Ataxia-telangiectasia (A-T) is a rare neurodegenerative disease, due to A-T mutated (ATM) gene mutations, which typically presents with signs of progressive neurological dysfunction, cerebellar ataxia and uncoordinated movements. A-T severely affects patients' quality of life. Successful treatment options are still not available. The aim of this multicenter study, performed with a blind evaluation procedure, was to define the minimal effective dosage of oral betamethasone, thus preventing the occurrence of side effects. Nine A-T patients were enrolled to receive betamethasone at increasing dosages of 0.001, 0.005 and 0.01 mg/kg/day. Neurological assessment and the evaluation of quality of life were performed through the Scale for the Assessment and Rating of Ataxia and the Italian version of the Childhood Health Assessment Questionnaire (CHAQ) at each time-point. The drug safety profile was evaluated. Patients were categorized as responders, partial responders and non-responders. Four of nine patients had a benefit at a dose of 0.005 mg/kg/day of oral betamethasone.
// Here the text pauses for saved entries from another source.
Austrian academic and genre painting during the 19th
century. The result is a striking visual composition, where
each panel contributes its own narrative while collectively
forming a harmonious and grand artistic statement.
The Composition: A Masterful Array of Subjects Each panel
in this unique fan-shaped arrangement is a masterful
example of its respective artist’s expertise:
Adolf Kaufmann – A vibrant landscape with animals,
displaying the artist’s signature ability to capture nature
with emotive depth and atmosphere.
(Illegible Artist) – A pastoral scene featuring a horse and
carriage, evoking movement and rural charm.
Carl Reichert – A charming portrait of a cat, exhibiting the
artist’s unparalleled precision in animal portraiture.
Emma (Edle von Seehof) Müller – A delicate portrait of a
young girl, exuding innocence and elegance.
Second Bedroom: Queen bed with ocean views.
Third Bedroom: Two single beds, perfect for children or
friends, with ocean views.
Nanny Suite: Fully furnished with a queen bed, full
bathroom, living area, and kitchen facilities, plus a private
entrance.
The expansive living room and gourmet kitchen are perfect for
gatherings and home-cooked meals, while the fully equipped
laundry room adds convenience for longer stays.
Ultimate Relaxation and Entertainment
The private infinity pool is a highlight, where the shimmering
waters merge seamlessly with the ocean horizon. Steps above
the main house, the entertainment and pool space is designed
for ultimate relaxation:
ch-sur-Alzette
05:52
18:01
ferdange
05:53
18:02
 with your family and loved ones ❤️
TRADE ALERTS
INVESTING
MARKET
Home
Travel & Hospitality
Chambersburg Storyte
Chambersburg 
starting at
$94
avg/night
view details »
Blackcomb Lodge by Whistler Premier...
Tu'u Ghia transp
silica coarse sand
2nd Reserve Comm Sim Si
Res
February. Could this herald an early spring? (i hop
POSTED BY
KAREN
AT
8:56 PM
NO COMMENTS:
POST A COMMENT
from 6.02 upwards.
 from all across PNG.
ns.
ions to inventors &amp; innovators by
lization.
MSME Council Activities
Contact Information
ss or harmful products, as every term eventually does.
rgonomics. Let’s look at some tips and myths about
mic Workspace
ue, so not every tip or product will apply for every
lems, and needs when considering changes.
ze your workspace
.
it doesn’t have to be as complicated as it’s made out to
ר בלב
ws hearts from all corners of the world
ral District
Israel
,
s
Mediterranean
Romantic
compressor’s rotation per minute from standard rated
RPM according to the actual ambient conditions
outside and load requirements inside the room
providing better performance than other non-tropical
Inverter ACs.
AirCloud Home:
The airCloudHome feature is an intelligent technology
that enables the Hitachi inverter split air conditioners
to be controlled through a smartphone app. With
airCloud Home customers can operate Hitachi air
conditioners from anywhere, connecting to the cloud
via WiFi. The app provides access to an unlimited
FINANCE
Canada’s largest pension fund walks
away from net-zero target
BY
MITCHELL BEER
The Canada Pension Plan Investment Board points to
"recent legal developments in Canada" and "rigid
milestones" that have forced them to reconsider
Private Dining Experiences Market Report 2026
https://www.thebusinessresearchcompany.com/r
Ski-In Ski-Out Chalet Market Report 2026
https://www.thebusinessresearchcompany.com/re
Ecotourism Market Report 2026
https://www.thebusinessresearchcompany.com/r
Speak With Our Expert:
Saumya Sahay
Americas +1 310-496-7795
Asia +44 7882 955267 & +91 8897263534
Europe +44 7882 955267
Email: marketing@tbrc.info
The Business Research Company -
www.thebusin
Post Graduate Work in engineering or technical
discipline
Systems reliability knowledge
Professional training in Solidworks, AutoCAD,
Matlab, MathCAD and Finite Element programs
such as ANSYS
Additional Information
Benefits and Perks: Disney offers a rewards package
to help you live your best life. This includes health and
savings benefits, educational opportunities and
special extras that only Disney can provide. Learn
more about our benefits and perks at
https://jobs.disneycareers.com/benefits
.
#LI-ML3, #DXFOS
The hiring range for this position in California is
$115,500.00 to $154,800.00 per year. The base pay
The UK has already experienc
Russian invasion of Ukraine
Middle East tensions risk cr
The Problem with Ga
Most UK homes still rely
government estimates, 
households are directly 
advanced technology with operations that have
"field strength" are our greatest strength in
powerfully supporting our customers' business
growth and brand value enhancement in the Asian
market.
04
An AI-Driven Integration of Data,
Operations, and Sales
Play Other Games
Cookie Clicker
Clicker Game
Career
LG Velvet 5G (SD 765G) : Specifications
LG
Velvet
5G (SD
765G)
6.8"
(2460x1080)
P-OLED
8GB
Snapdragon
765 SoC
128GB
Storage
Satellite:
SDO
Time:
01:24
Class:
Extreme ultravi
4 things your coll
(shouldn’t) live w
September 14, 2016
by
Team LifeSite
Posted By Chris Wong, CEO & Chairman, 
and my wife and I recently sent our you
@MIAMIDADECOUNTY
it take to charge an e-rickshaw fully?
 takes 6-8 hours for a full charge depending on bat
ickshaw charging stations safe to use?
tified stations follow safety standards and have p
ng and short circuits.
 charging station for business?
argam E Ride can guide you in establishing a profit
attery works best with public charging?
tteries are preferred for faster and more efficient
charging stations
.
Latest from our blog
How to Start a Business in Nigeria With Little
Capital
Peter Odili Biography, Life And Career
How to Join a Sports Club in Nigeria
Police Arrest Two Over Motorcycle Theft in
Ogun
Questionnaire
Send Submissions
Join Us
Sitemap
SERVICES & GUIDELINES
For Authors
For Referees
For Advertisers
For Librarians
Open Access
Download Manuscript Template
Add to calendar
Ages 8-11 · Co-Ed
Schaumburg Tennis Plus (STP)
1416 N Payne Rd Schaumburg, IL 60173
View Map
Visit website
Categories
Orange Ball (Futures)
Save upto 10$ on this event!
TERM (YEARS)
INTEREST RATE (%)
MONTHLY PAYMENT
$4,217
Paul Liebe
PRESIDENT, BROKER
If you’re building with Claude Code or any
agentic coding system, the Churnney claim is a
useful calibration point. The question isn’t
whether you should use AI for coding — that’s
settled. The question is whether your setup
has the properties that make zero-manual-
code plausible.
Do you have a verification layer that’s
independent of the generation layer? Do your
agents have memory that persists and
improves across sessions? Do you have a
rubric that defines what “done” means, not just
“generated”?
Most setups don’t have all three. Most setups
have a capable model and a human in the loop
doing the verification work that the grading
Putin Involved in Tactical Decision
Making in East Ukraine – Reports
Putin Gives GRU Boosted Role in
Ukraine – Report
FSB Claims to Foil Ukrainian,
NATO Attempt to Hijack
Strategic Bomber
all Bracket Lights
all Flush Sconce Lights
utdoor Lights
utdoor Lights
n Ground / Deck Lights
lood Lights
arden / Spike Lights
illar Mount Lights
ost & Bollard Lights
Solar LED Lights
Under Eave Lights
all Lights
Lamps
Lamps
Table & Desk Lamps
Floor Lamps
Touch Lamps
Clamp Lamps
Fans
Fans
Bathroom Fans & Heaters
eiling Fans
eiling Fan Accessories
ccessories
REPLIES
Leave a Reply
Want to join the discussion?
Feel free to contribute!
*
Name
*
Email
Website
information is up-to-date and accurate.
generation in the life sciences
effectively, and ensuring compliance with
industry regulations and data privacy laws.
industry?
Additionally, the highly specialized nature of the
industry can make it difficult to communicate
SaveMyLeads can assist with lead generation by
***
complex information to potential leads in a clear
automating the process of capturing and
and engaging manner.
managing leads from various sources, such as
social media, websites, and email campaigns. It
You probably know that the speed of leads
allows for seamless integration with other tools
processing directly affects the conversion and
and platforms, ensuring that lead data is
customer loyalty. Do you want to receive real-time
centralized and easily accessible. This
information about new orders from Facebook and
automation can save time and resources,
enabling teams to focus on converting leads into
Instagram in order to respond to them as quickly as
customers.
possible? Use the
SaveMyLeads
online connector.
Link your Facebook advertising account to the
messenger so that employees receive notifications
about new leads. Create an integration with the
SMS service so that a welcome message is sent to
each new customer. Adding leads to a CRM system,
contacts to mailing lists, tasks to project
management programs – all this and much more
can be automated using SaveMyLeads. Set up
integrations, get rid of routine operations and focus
Using the higher dosage, only one additional patient had a positive response. Conversely, a daily dose of 0.001 mg/kg was ineffective. A correlation between the serum adrenocorticotropic hormone levels and the clinical response was observed. Five of 30 CHAQ items improved in four patients. These data suggest that a short-term betamethasone oral treatment, at a daily dosage of 0.005 mg/kg, is effective in some patients. Pre-existing risk factors for side effects should be taken into account before therapy.